I was given Siemens hearing aids in April 1994. When I put them in and was taught how to use them, and began to hear sounds for the first time in a long time -- I cannot describe how I felt. To hear the birds sing or the brooks run with water and to hear the kids anywhere in the house. I began to live again. My hearing aids have 4 programs for different situations. I find one works fairly well for each ear and I pretty well stay with that. They are very easy to use and you are given a video and taught how to use them and keep them clean. They cost $1900.00 for two, and here in Canada the Canadian Government pays $500.00 on the first one so they cost me $1400.00. The batteries for them are $5.50 Canadian for 4, and they are required about every 7-9 days.

I still have had major Meniere's Disease attacks for months on end, and then another eight-month remission. Each time, the attacks get worse and my hearing fluctuates each time. I also know now that there is a great possibility that I will go totally deaf. I have already taken the first course in ASL and was told by my teacher, who is deaf, that I was a natural <smile>. Unfortunately, I cannot get any more training in the small town I am in. I hope one day we will be in a place where I can learn to sign more. I live a fairly normal life with my hearing aids, or at least as best I can with Meniere's Disease. When attacks are coming, or sometimes noise in general hurts, I do not wear them.
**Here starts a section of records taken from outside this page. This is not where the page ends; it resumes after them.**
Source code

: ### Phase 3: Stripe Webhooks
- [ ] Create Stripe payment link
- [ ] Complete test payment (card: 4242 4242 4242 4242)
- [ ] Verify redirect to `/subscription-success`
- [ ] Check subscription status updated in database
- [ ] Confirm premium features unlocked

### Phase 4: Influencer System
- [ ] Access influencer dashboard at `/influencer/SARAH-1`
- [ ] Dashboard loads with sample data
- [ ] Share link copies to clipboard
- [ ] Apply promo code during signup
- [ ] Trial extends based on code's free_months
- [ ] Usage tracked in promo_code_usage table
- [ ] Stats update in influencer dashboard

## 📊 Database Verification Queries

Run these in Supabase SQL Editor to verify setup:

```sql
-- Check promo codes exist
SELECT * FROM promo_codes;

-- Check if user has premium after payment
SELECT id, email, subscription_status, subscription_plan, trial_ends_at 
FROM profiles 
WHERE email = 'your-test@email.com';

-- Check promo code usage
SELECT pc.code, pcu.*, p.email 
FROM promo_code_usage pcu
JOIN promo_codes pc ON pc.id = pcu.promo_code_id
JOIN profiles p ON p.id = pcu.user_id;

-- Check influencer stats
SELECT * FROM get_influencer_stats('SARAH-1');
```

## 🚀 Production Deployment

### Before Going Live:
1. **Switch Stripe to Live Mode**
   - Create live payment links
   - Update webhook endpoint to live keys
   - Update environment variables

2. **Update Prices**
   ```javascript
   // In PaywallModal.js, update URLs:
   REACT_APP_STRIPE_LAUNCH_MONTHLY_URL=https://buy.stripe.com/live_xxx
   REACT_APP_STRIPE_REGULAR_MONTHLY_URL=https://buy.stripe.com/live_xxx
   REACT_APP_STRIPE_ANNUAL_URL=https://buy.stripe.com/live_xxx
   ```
I have a hubby who snores, so being partially deaf is a treat then <laugh>. I still have to make sure the person I am talking to speaks slowly and clearly as the brain has re-routed the avenue through which messages flow, but I can hear them. Background noises still pose a problem as the brain is no longer used to filtering them out. The emotional ride was one which only personal experience can convey. I had a terrific counsellor who helped me through some terrible times. My family cooperates very well. If the kids get nuts I take the hearing aids out and get some relief <laugh>. When I go hunting, fishing and camping, I can hear life all around me. This is a tremendous blessing for me. I dearly love being outdoors in the spring and summer and I will truly miss all these sounds if/when I ever go completely deaf, but I will have had heard them for a while longer, thanks to the great technology of hearing aids.